[appellant], wonende te [woonplaats], België (appellant),
tegen de uitspraak van de rechtbank Amsterdam van 23 oktober 2008, 07/3494 (aangevallen uitspraak),
de Raad van bestuur van de Sociale verzekeringsbank (Svb).
Datum uitspraak: 30 maart 2012
Appellant heeft hoger beroep ingesteld.
De Svb heeft een verweerschrift ingediend.
Het onderzoek ter zitting heeft plaatsgevonden op 17 februari 2012. Het geding is gevoegd behandeld met de gedingen 08/6794 AOW en 10/2738 AKW tussen appellant en de Svb, alsmede met het geding 09/3997 AOW tussen de echtgenote van appellant en de Svb. Appellant is, met bericht van verhindering, niet verschenen. De Svb heeft zich laten vertegenwoordigen door mr. G.J. Oudenes en J.Y. van den Berg. Na de behandeling zijn de zaken gesplitst.
1.1. De Svb heeft appellant bij besluit van 18 mei 2005 laten weten dat hij met ingang van het derde kwartaal van 2004 geen recht meer heeft op Nederlandse kinderbijslag voor zijn zoon [A.], geboren [in] 1992. De Svb is bij nader inzien tot de conclusie gekomen dat appellant met ingang van genoemd kwartaal niet meer verzekerd is voor de Algemene Kinderbijslagwet (AKW) en heeft het recht op kinderbijslag met volledig terugwerkende kracht herzien.

▸ Jouw opdracht: Kun je het stuk uit het fragment over de rechtszaak weergeven, beginnend bij "[appellant], wonende te" en doorlopend tot en met "een verweerschrift ingediend.", waarbij je "hoger beroep" verwisselt voor "cassatie"? De lijst heeft niets met het fragment te maken.

▸ Brongegevens:

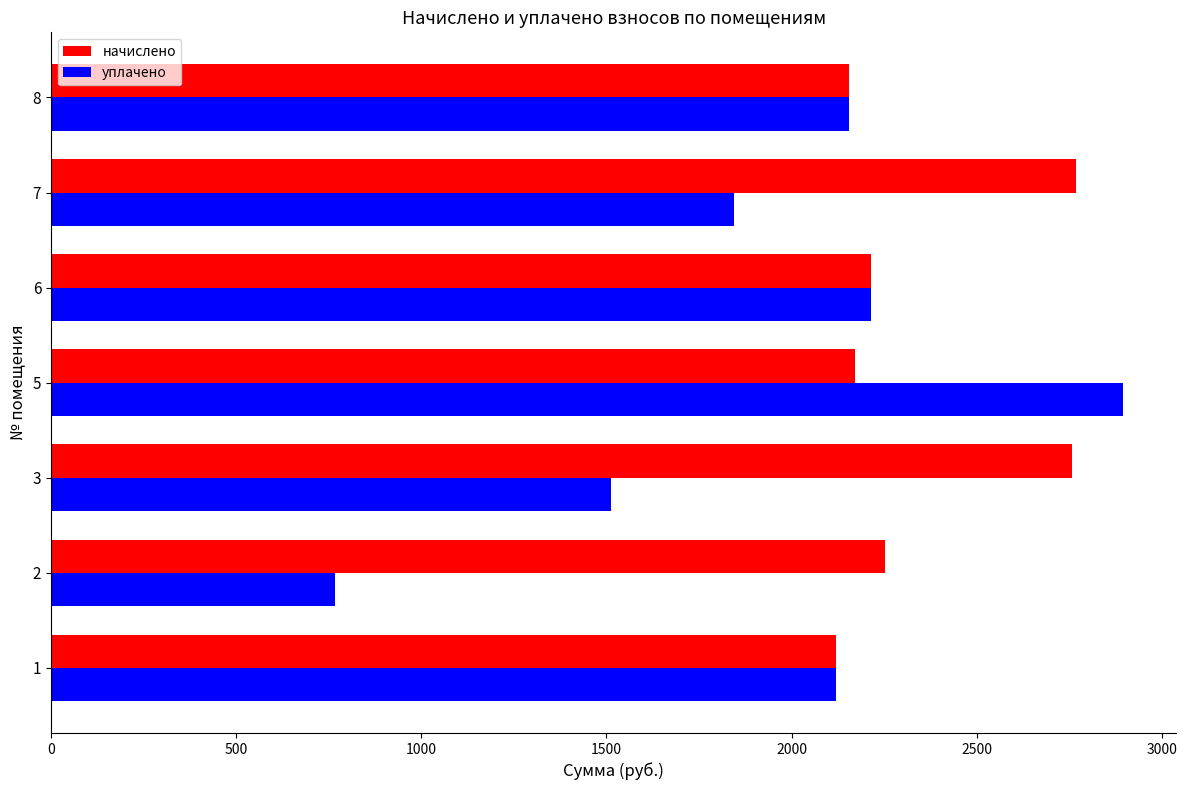

Which series has the largest total across all categories?

начислено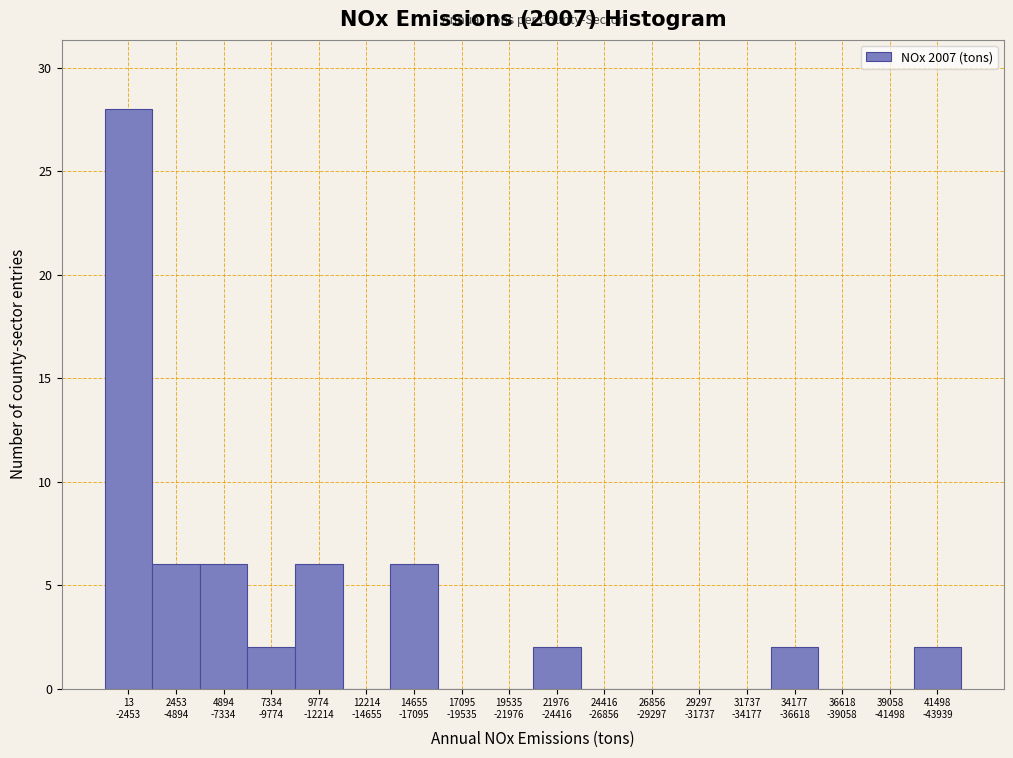

Count the number of categories in the chart.

18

▸ Antwoordvak:
[appellant], wonende te [woonplaats], België (appellant),
tegen de uitspraak van de rechtbank Amsterdam van 23 oktober 2008, 07/3494 (aangevallen uitspraak),
de Raad van bestuur van de Sociale verzekeringsbank (Svb).
Datum uitspraak: 30 maart 2012
Appellant heeft cassatie ingesteld.
De Svb heeft een verweerschrift ingediend.